Counterinsurgency missions on Sulu have been held up as a model in the battle against militants because a combination of aid programs and military force has brought relative peace to the island. But insurgents are staging a comeback, and clashes have escalated over the last year.
With kidnappings and decapitations fairly common, tourists rarely risk coming anymore. Yet anger and suspicion toward Philippine forces and U.S. advisors also run deep here, even though, Rafael said, U.S. aid for projects including new schools, roads and drainage is expected to total more than $12 million over the next 18 months.
Ipil is a small village on Sulu's southern shore, accessible only by water. Most of its people earn a meager living farming seaweed that yields agar, used as a laxative as well as a gelatin substitute and thickener for soups, desserts and pharmaceuticals.
The Philippine military says a dense network of seaside mangroves here are prime Abu Sayyaf turf and that the assault, which included U.S.-trained Special Forces, was an effort to rout them.

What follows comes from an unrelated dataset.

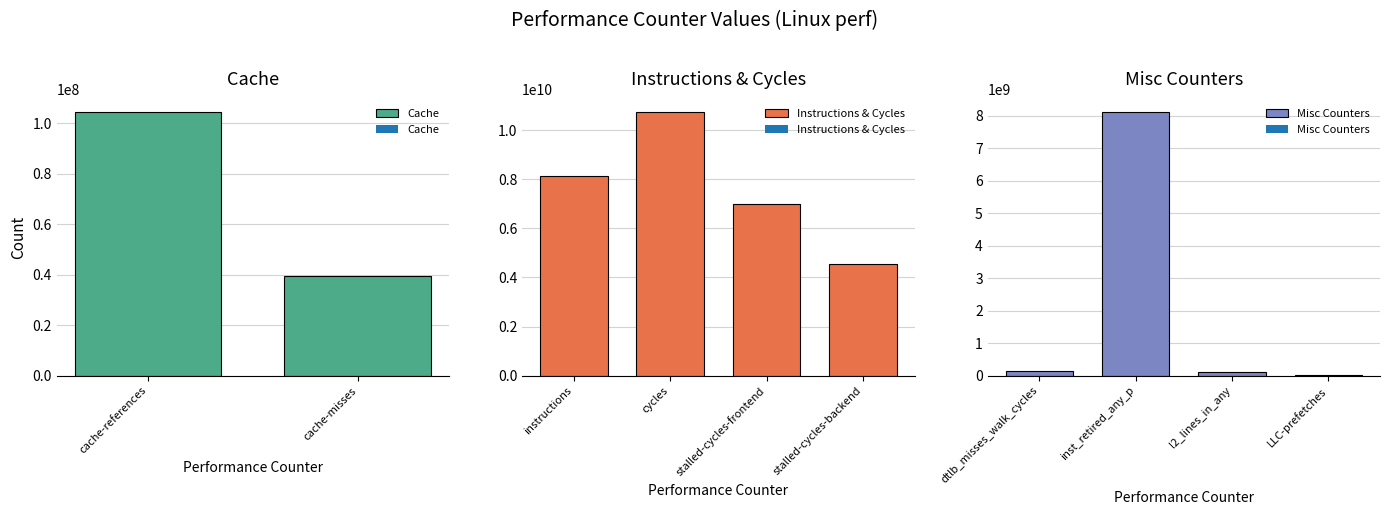

What is the difference between the second highest and second lowest values?

8077266604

Since the troops didn't identify themselves, Wahid, a former rebel who joined the army as part of a 1996 peace pact, feared they were bandits or insurgents, relatives said.
He drew his licensed .45-caliber handgun from its holster and went out on the rickety bamboo porch, ready to defend his family, which insists he did not fire it. When he saw fellow soldiers, he put the gun down, raised his hands and shouted, "Papa Alpha, Papa Alpha," signaling he was in the Philippine army, said his wife, Rawina Lahim Wahid, 24.
Within minutes, Wahid, his wife and parents, and 9-year-old nephew, Nurjimer Lahim, were ordered to lie face-down on the white sand, according to his widow and parents, Udam Lahim, 70, and Andiyang Lahing, 65.
Soldiers tied Wahid's hands behind his back. Then one leveled an assault rifle at his head, and pulled the trigger, his widow said. The weapon jammed. The soldier recocked the M-16 and fired a bullet into Wahid's head, said family members, who were later released.
On the other side of the small, southern Philippine village, 17 members of three families were fleeing the gunfire in a long canoe. They headed straight toward a blocking unit of Philippine soldiers on the edge of a thick mangrove swamp.
From a few yards away, the soldiers opened fire, and kept shooting, ignoring the screaming villagers' pleas, witnesses said.